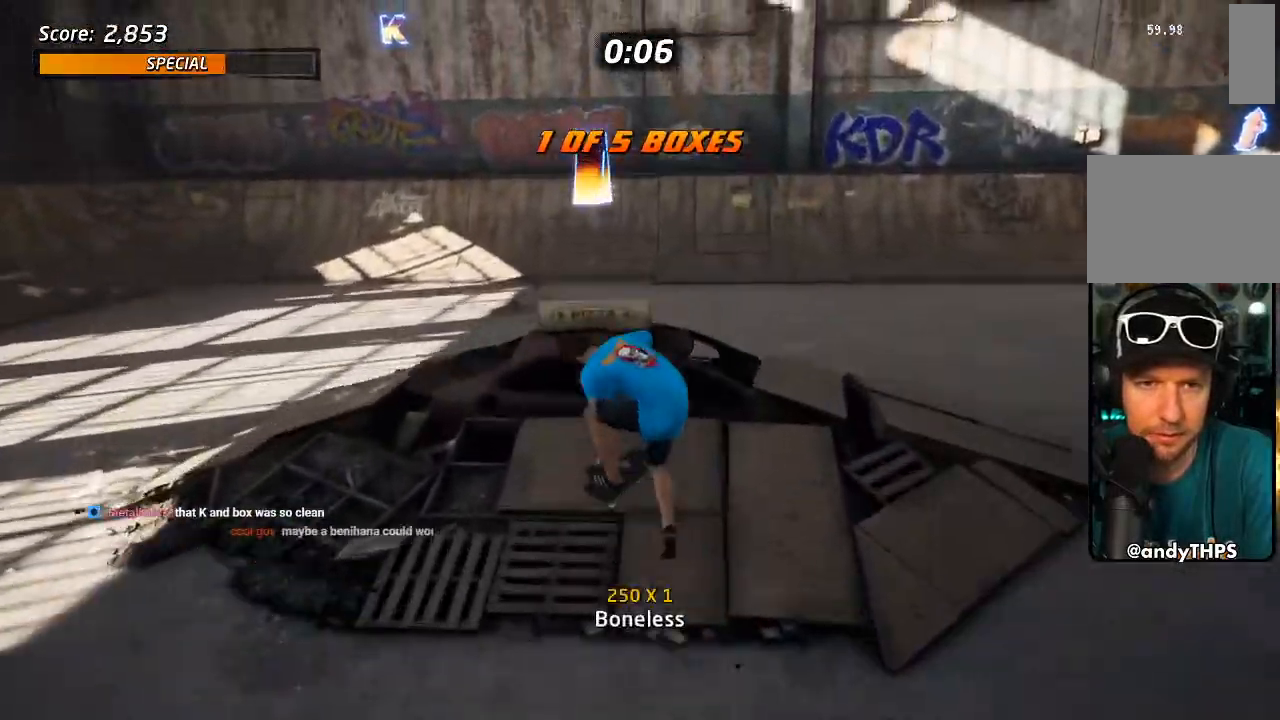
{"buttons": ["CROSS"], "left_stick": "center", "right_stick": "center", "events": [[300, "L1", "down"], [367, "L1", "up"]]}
---
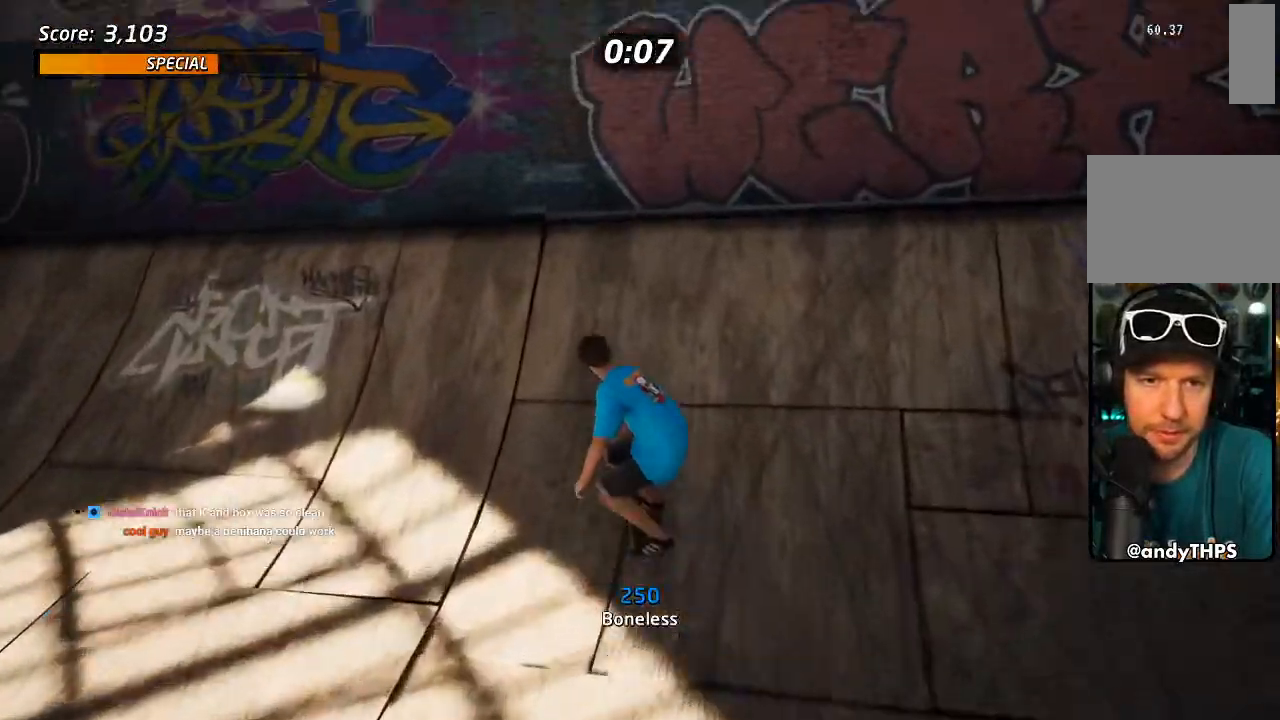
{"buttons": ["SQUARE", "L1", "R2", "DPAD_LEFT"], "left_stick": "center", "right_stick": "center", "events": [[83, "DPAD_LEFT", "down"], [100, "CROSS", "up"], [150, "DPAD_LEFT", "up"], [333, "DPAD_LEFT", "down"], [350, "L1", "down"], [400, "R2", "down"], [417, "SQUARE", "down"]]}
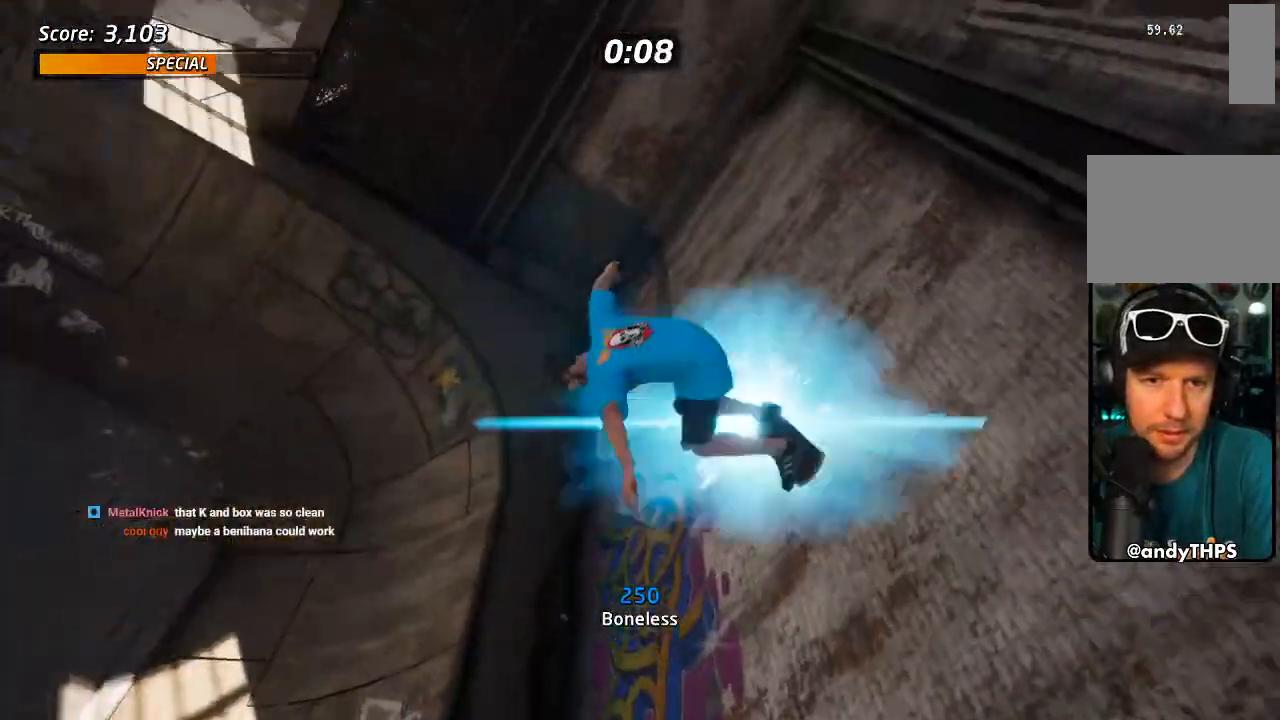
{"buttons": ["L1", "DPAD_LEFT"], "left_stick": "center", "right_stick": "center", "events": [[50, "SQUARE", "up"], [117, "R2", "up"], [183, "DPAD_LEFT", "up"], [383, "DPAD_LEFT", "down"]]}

**Task details:** What is the number of lines above that contain "CROSS"? Reply with that number only.

**Exercise result:** 2